CoreWeave seeks an experienced HPC Network Architect to design, implement, and optimize high-performance network infrastructures that support GPU-accelerated workloads.
This remote-friendly role partners with Platform Engineering, Data Center Operations, and Software teams to deliver scalable, low-latency networks across on-prem and cloud environments.
Role overview
Design and implement robust network fabrics for HPC and GPU compute workloads.

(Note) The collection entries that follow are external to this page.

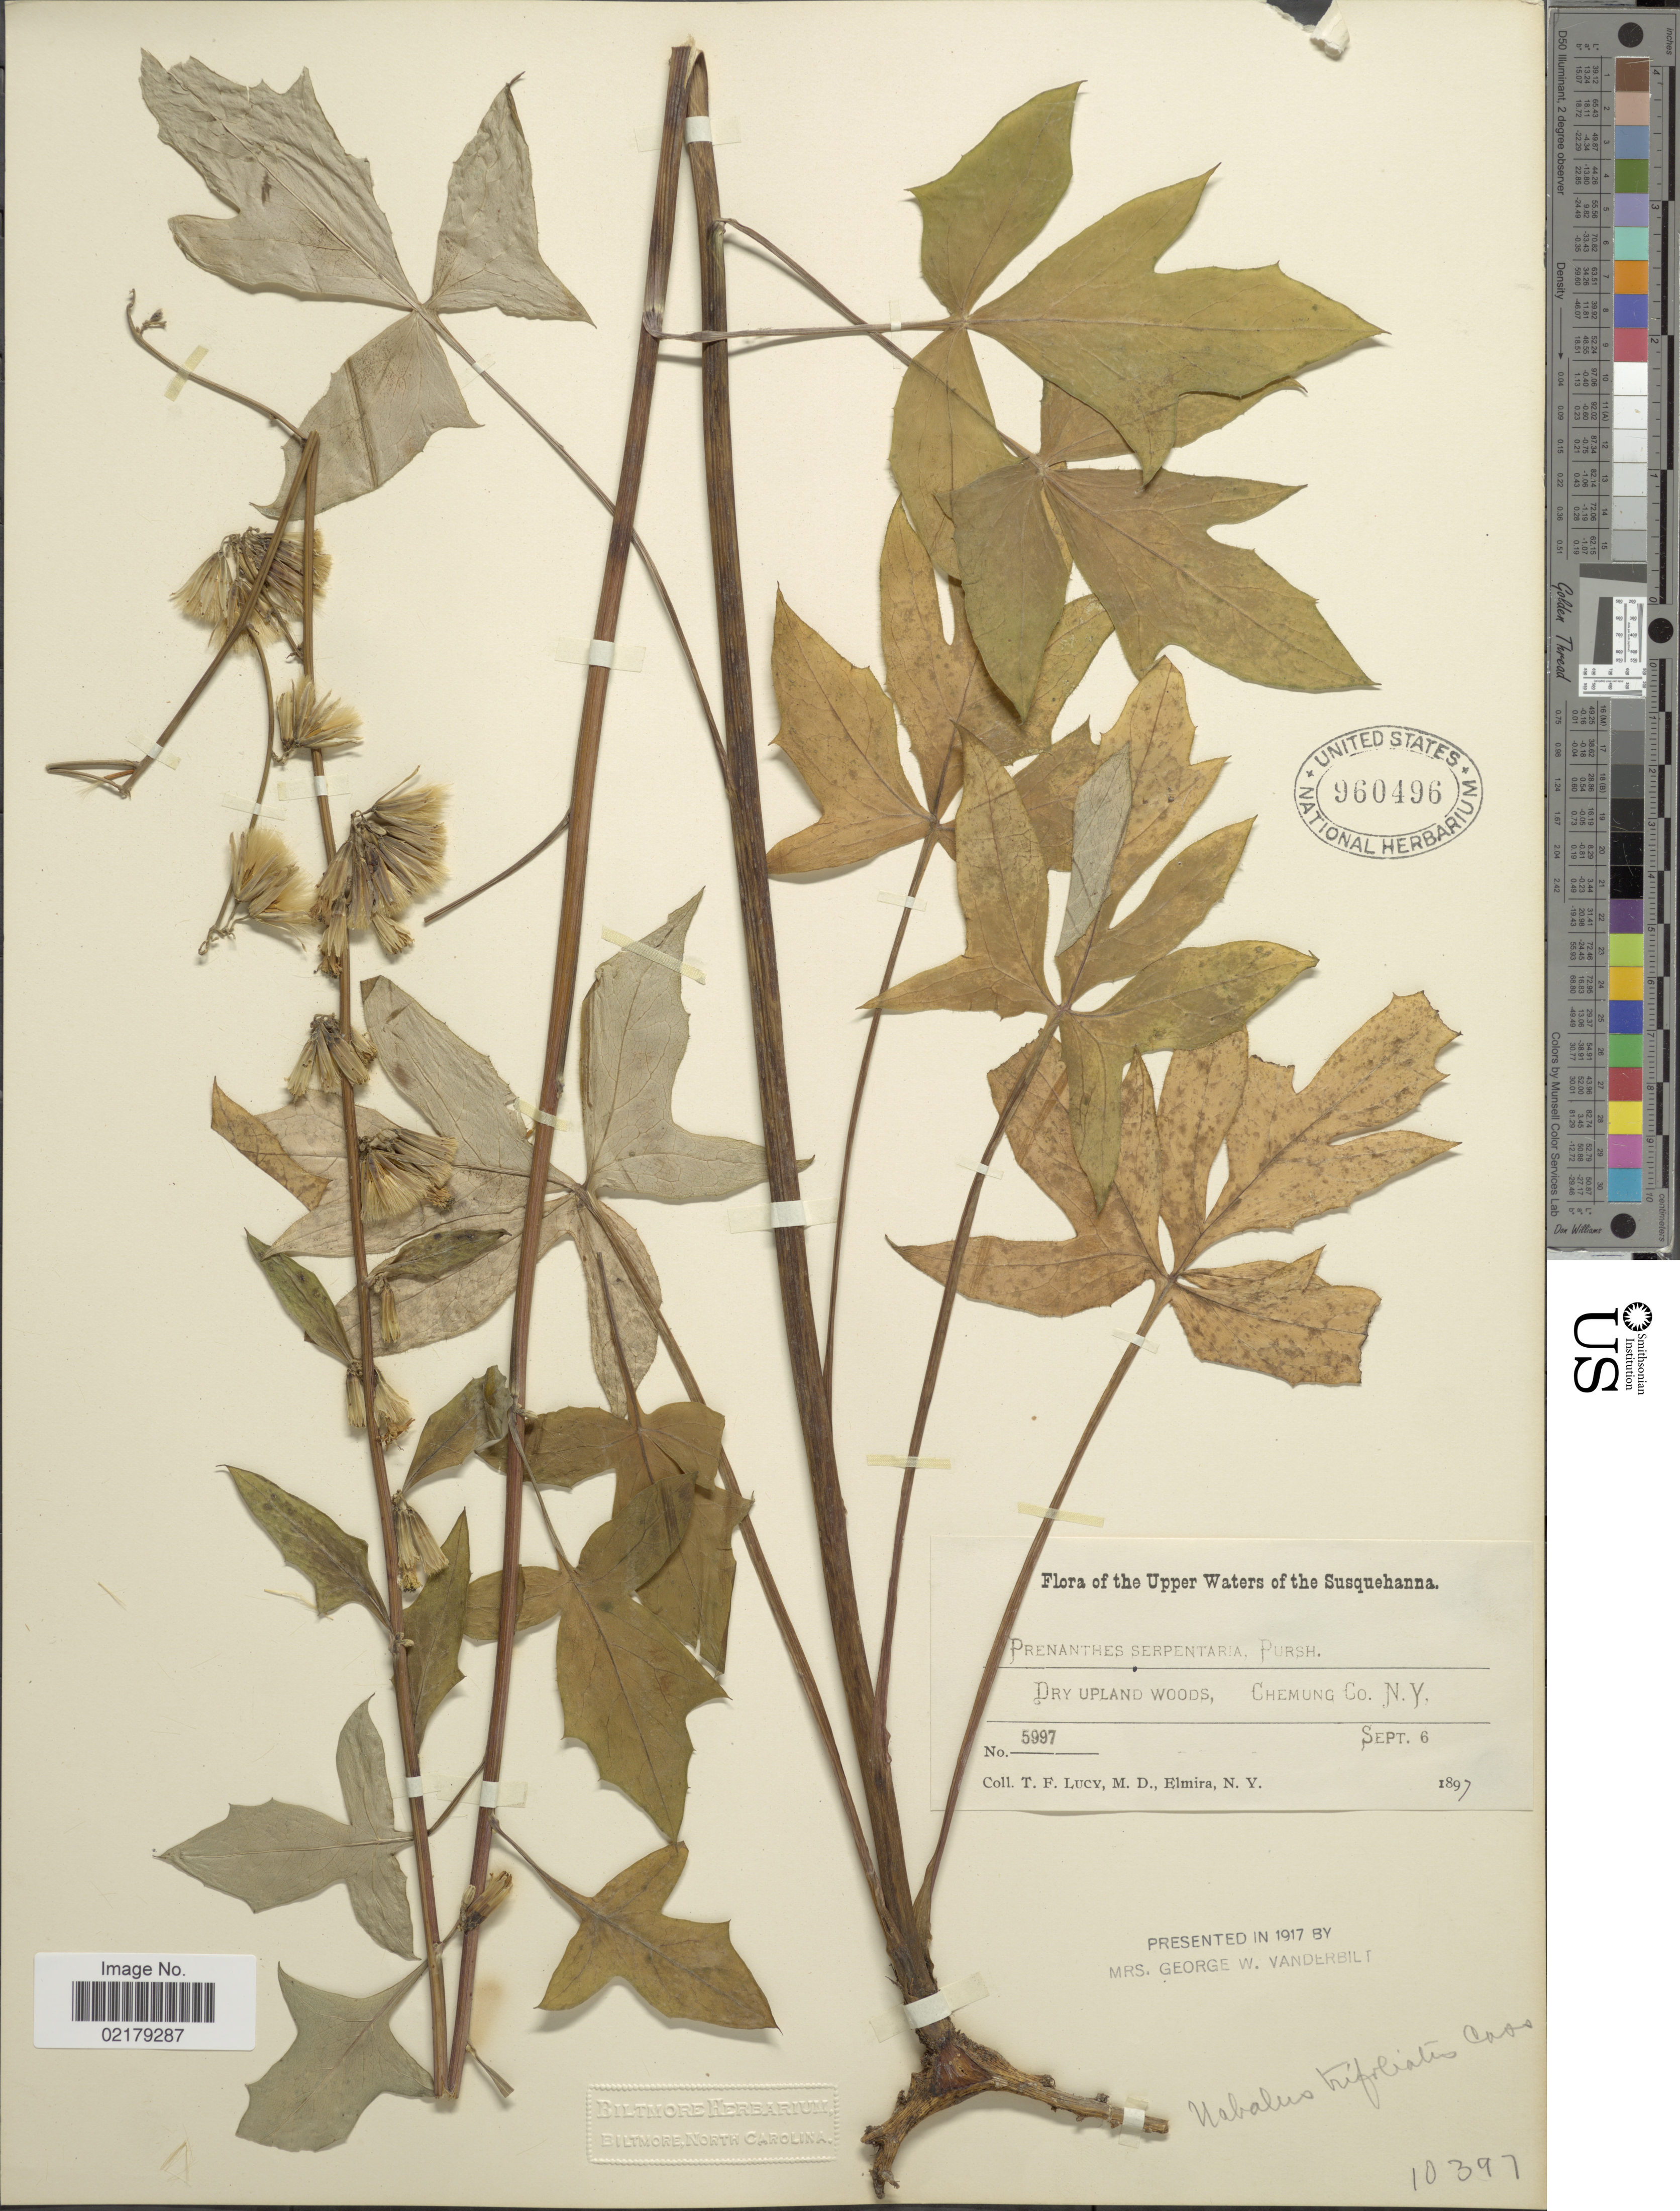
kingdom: Plantae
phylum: Tracheophyta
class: Magnoliopsida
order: Asterales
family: Asteraceae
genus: Nabalus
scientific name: Nabalus trifoliolatus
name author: Cass.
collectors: T. Lucy & M. Elmira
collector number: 5997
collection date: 1897-09-06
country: United States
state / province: New York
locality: The Upper Waters of the Susquehanna, Dry upland woods, Chemung Co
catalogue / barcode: US 960496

Evaluate and deploy interconnect technologies, optimize latency and throughput, and ensure security, reliability, and observability of the network fabric.
Responsibilities
- Define network topologies and choose interconnect technologies ( Ethernet, InfiniBand, RDMA ) to meet performance goals
- Design for low latency, high bandwidth, and scalable capacity for GPU-accelerated workloads
- Collaborate with Platform Engineering, Data Center Operations, and Software teams to deploy and maintain networks
- Implement monitoring, telemetry, and automation to improve network reliability and performance
- Evaluate new networking technologies and vendors; participate in capacity planning and disaster recovery planning
Requirements
- Strong background in HPC networking and data center fabrics
- Experience with Ethernet, InfiniBand, RDMA, QoS, and network virtualization
- Proficiency with Linux administration and scripting/automation (e.g., Python, Ansible)
- Excellent collaboration and communication skills for cross-functional teams
Nice to have
- Experience with GPU compute environments, cloud networking, or GPU cloud platforms
- Familiarity with monitoring/observability tools (Prometheus, Grafana, SNMP, etc.)